→ Exercise requirements:
Below are lines of data; restate word for word those running from the line containing "cucharadita de vainilla, el" to the line containing "nuestra mano una", inclusive, and no others.

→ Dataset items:
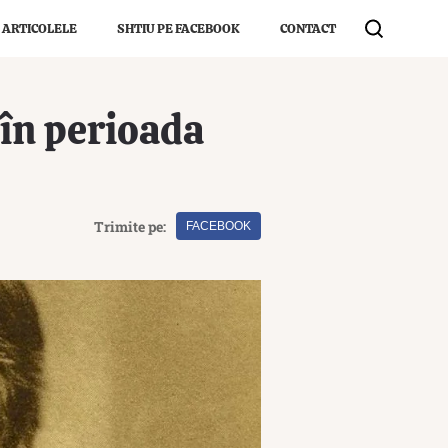
 ARTICOLELE
SHTIU PE FACEBOOK
CONTACT
 în perioada
Trimite pe:
FACEBOOK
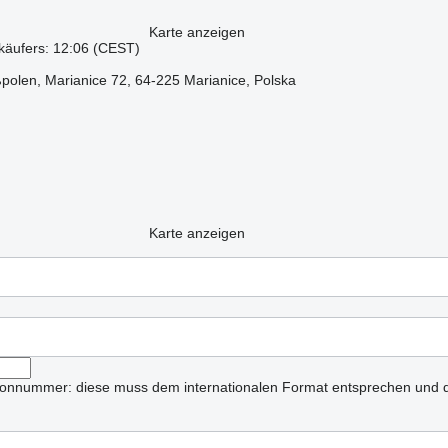
Karte anzeigen
käufers: 12:06 (CEST)
olen, Marianice 72, 64-225 Marianice, Polska
Karte anzeigen
lefonnummer: diese muss dem internationalen Format entsprechen und d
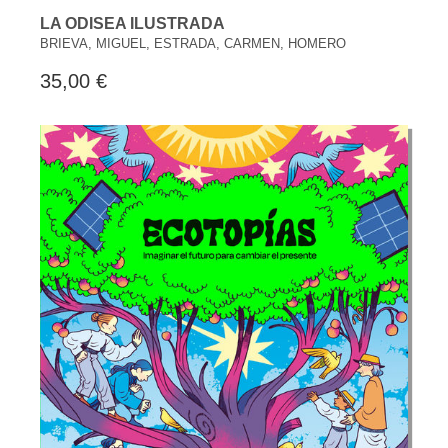
LA ODISEA ILUSTRADA
BRIEVA, MIGUEL, ESTRADA, CARMEN, HOMERO
35,00 €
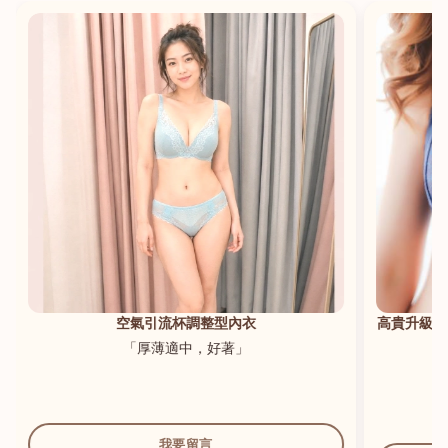
港澳中文
English
空氣引流杯調整型內衣
高貴升級新
「厚薄適中，好著」
我要留言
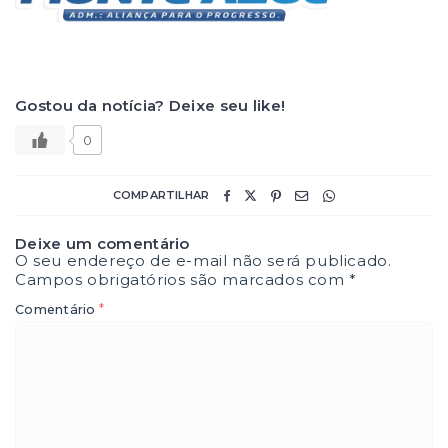
Gostou da notícia? Deixe seu like!
0
COMPARTILHAR
Deixe um comentário
O seu endereço de e-mail não será publicado.
Campos obrigatórios são marcados com
*
*
Comentário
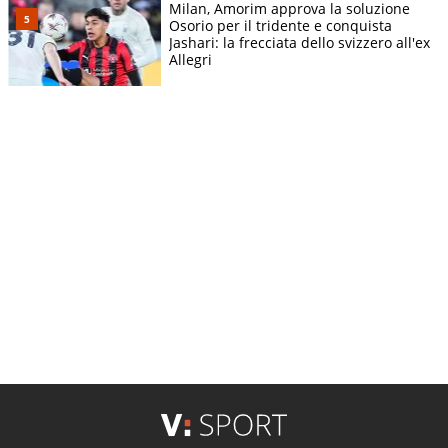
Milan, Amorim approva la soluzione
Osorio per il tridente e conquista
Jashari: la frecciata dello svizzero all'ex
Allegri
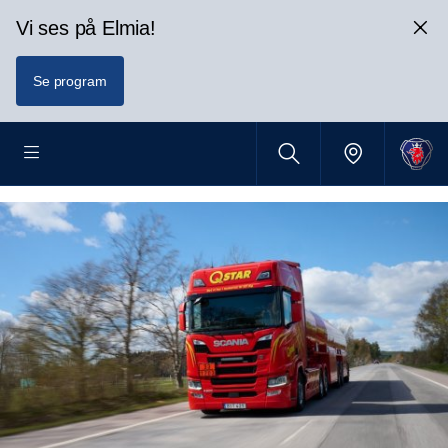
Vi ses på Elmia!
Se program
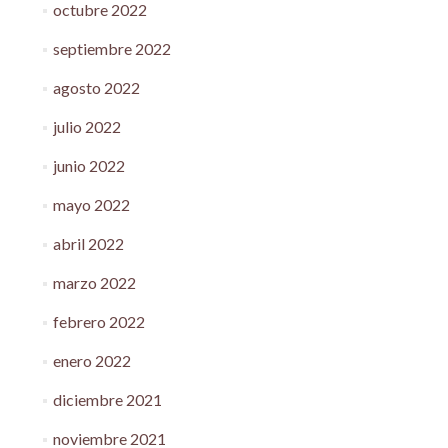
octubre 2022
septiembre 2022
agosto 2022
julio 2022
junio 2022
mayo 2022
abril 2022
marzo 2022
febrero 2022
enero 2022
diciembre 2021
noviembre 2021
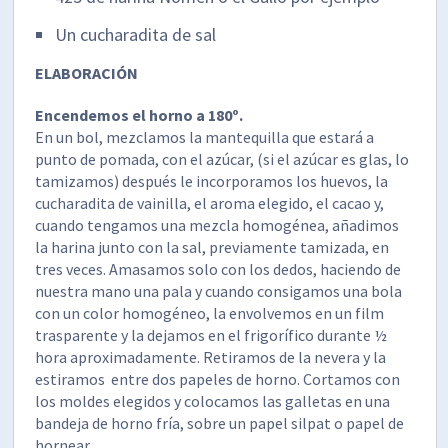
Un cucharadita de sal
ELABORACIÓN
Encendemos el horno a 180º.
En un bol, mezclamos la mantequilla que estará a
punto de pomada, con el azúcar, (si el azúcar es glas, lo
tamizamos) después le incorporamos los huevos, la
cucharadita de vainilla, el aroma elegido, el cacao y,
cuando tengamos una mezcla homogénea, añadimos
la harina junto con la sal, previamente tamizada, en
tres veces. Amasamos solo con los dedos, haciendo de
nuestra mano una pala y cuando consigamos una bola
con un color homogéneo, la envolvemos en un film
trasparente y la dejamos en el frigorífico durante ½
hora aproximadamente. Retiramos de la nevera y la
estiramos entre dos papeles de horno. Cortamos con
los moldes elegidos y colocamos las galletas en una
bandeja de horno fría, sobre un papel silpat o papel de
hornear.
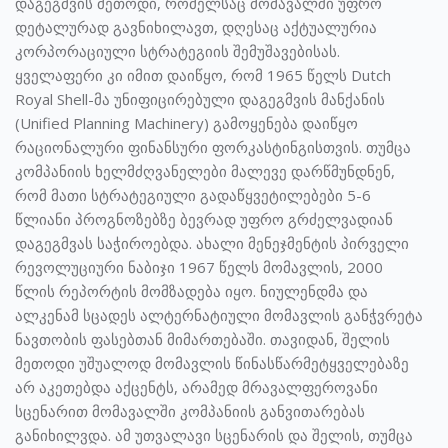
დაგეგმვის მეთოდი, რომელსაც მომავალში უფრო
დეტალურად გავნიხილავთ, დღესაც აქტუალურია
კორპორაციული სტრატეგიის შემუშავებისას.
ყველაფერი კი იმით დაიწყო, რომ 1965 წელს Dutch
Royal Shell-მა უნიფიცირებული დაგეგმვის მანქანის
(Unified Planning Machinery) გამოყენება დაიწყო
რაციონალური ფინანსური ფორკასტინგისთვის. თუმცა
კომპანიის ხელმძღვანელები მალევე დარწმუნდნენ,
რომ მათი სტრატეგიული გადაწყვეტილებები 5-6
წლიანი პროგნოზებზე ბევრად უფრო გრძელვადიან
დაგეგმვას საჭიროებდა. ახალი მენეჯმენტის პირველი
რევოლუციური ნაბიჯი 1967 წელს მომავლის, 2000
წლის რეპორტის მომზადება იყო. ნიულენდმა და
ალკენამ სცადეს ალტერნატიული მომავლის განჭვრეტა
ნავთობის ფასებთან მიმართებაში. თავიდან, შელის
მეთოდი უშუალოდ მომავლის წინასწარმეტყველებაზე
არ აკეთებდა აქცენტს, არამედ მრავალფეროვანი
სცენარით მომავალში კომპანიის განვითარებას
განიხილვდა. ამ უთვალავი სცენარის და შელის, თუმცა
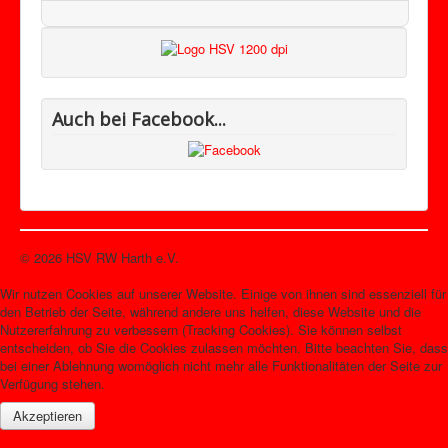
Auch bei Facebook...
© 2026 HSV RW Harth e.V.
Nach oben
Wir nutzen Cookies auf unserer Website. Einige von ihnen sind essenziell für
den Betrieb der Seite, während andere uns helfen, diese Website und die
Nutzererfahrung zu verbessern (Tracking Cookies). Sie können selbst
entscheiden, ob Sie die Cookies zulassen möchten. Bitte beachten Sie, dass
bei einer Ablehnung womöglich nicht mehr alle Funktionalitäten der Seite zur
Verfügung stehen.
Akzeptieren
Weitere Informationen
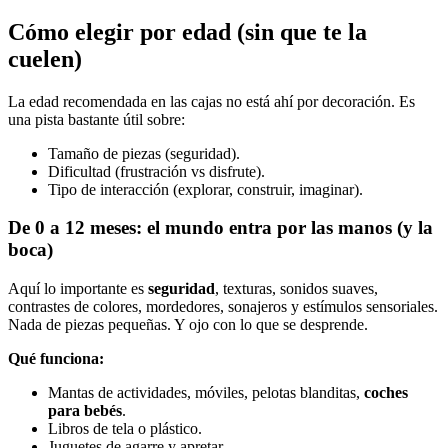
Cómo elegir por edad (sin que te la
cuelen)
La edad recomendada en las cajas no está ahí por decoración. Es
una pista bastante útil sobre:
Tamaño de piezas (seguridad).
Dificultad (frustración vs disfrute).
Tipo de interacción (explorar, construir, imaginar).
De 0 a 12 meses: el mundo entra por las manos (y la
boca)
Aquí lo importante es
seguridad
, texturas, sonidos suaves,
contrastes de colores, mordedores, sonajeros y estímulos sensoriales.
Nada de piezas pequeñas. Y ojo con lo que se desprende.
Qué funciona:
Mantas de actividades, móviles, pelotas blanditas,
coches
para bebés
.
Libros de tela o plástico.
Juguetes de agarre y apretar.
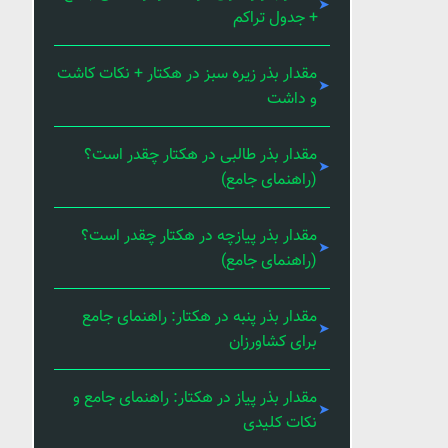
+ جدول تراکم
مقدار بذر زیره سبز در هکتار + نکات کاشت
و داشت
مقدار بذر طالبی در هکتار چقدر است؟
(راهنمای جامع)
مقدار بذر پیازچه در هکتار چقدر است؟
(راهنمای جامع)
مقدار بذر پنبه در هکتار: راهنمای جامع
برای کشاورزان
مقدار بذر پیاز در هکتار: راهنمای جامع و
نکات کلیدی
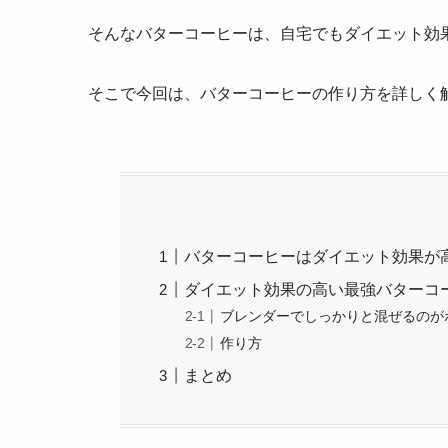
そんなバターコーヒーは、自宅でもダイエット効
そこで今回は、バターコーヒーの作り方を詳しく
バターコーヒーはダイエット効果が
ダイエット効果の高い最強バターコ
ブレンダーでしっかりと混ぜるのが
作り方
まとめ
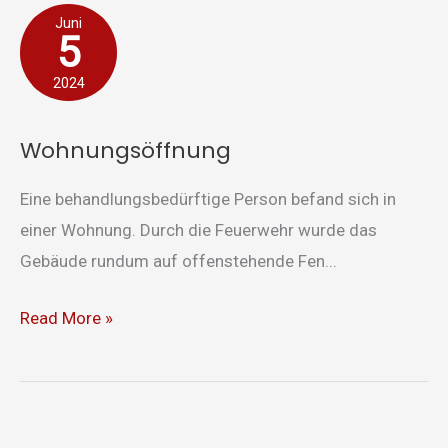
Wohnungsöffnung
Juni
5
2024
Wohnungsöffnung
Eine behandlungsbedürftige Person befand sich in
einer Wohnung. Durch die Feuerwehr wurde das
Gebäude rundum auf offenstehende Fen...
Read More »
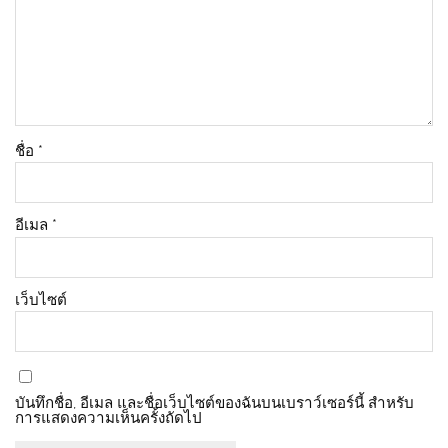
ชื่อ
*
อีเมล
*
เว็บไซต์
บันทึกชื่อ, อีเมล และชื่อเว็บไซต์ของฉันบนเบราว์เซอร์นี้ สำหรับ
การแสดงความเห็นครั้งถัดไป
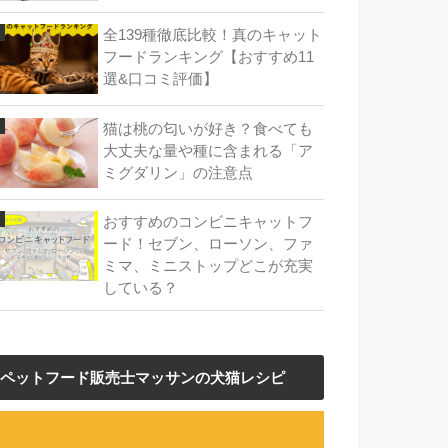
全139種徹底比較！真のキャット
フードランキング【おすすめ11
選&口コミ評価】
猫は桃の匂いが好き？食べても
大丈夫な量や種に含まれる「ア
ミグダリン」の注意点
おすすめのコンビニキャットフ
ード！セブン、ローソン、ファ
ミマ、ミニストップどこが充実
している？
ペットフード販売士マッサンの犬猫レシピ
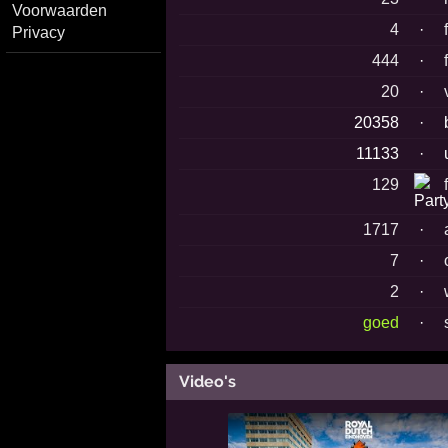
Voorwaarden
4
·
Privacy
444
·
20
·
20358
·
11133
·
129
1717
·
7
·
2
·
goed
·
Video's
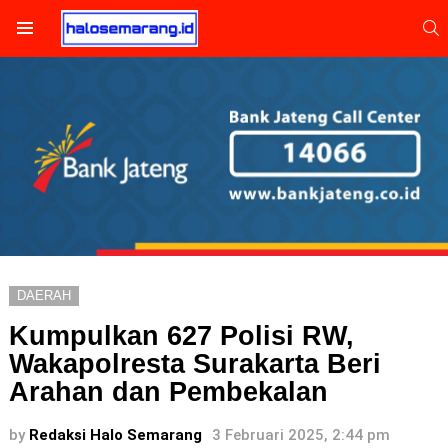
S
Menu
DAERAH
Kumpulkan 627 Polisi RW,
Wakapolresta Surakarta Beri
Arahan dan Pembekalan
by
Redaksi Halo Semarang
3 Februari 2025, 2:44 pm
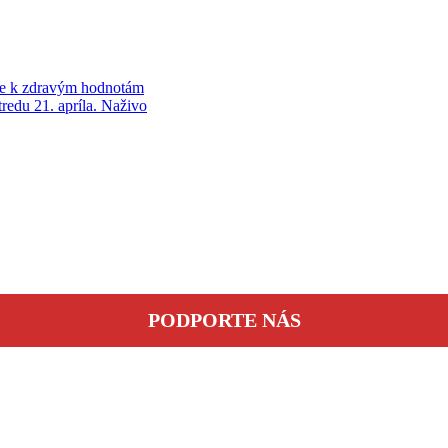
me k zdravým hodnotám
edu 21. apríla. Naživo
PODPORTE NÁS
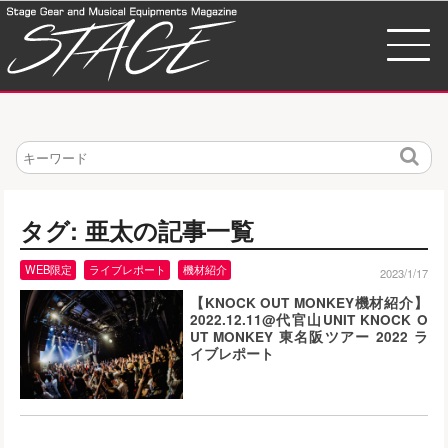
検
索
タグ: 亜太の記事一覧
WEB限定
ライブレポート
機材紹介
2023/1/17
【KNOCK OUT MONKEY機材紹介】
2022.12.11@代官山UNIT KNOCK O
UT MONKEY 東名阪ツアー 2022 ラ
イブレポート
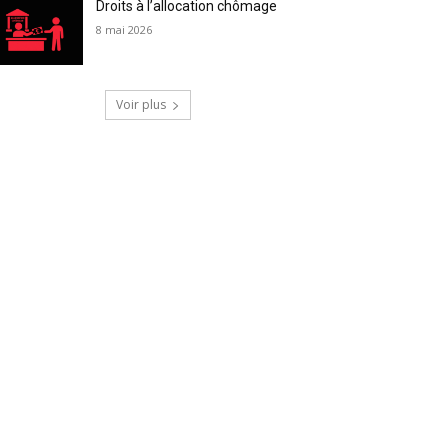
Droits à l’allocation chômage
8 mai 2026
Voir plus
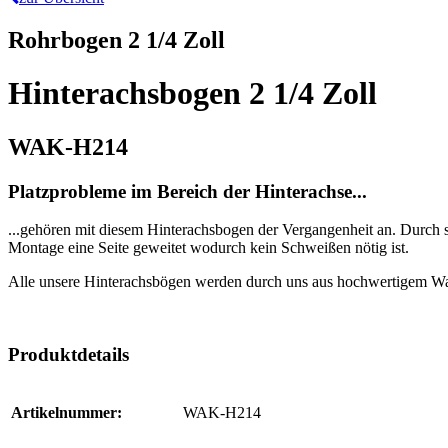
Rohrbogen 2 1/4 Zoll
Hinterachsbogen 2 1/4 Zoll
WAK-H214
Platzprobleme im Bereich der Hinterachse...
...gehören mit diesem Hinterachsbogen der Vergangenheit an. Durch s
Montage eine Seite geweitet wodurch kein Schweißen nötig ist.
Alle unsere Hinterachsbögen werden durch uns aus hochwertigem Wal
Produktdetails
Artikelnummer:
WAK-H214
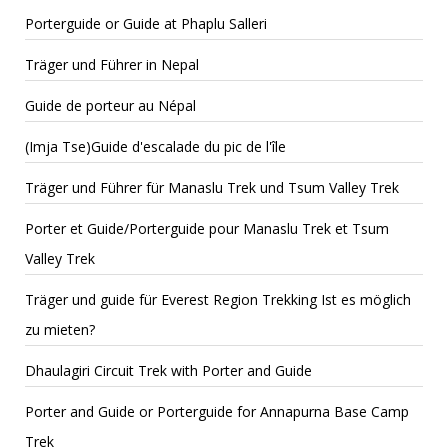
Porterguide or Guide at Phaplu Salleri
Träger und Führer in Nepal
Guide de porteur au Népal
(Imja Tse)Guide d'escalade du pic de l'île
Träger und Führer für Manaslu Trek und Tsum Valley Trek
Porter et Guide/Porterguide pour Manaslu Trek et Tsum
Valley Trek
Träger und guide für Everest Region Trekking Ist es möglich
zu mieten?
Dhaulagiri Circuit Trek with Porter and Guide
Porter and Guide or Porterguide for Annapurna Base Camp
Trek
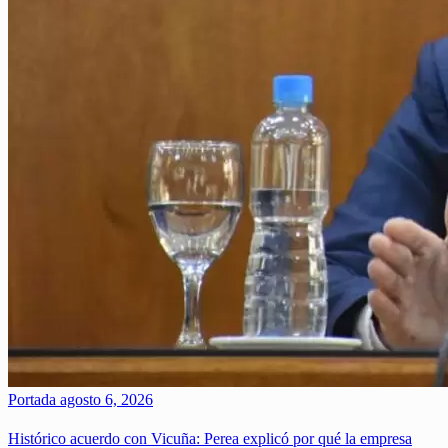
Portada
agosto 6, 2026
Histórico acuerdo con Vicuña: Perea explicó por qué la empresa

→ Response to the exercise:
cucharadita de vainilla, el aroma elegido, el cacao y,
cuando tengamos una mezcla homogénea, añadimos
la harina junto con la sal, previamente tamizada, en
tres veces. Amasamos solo con los dedos, haciendo de
nuestra mano una pala y cuando consigamos una bola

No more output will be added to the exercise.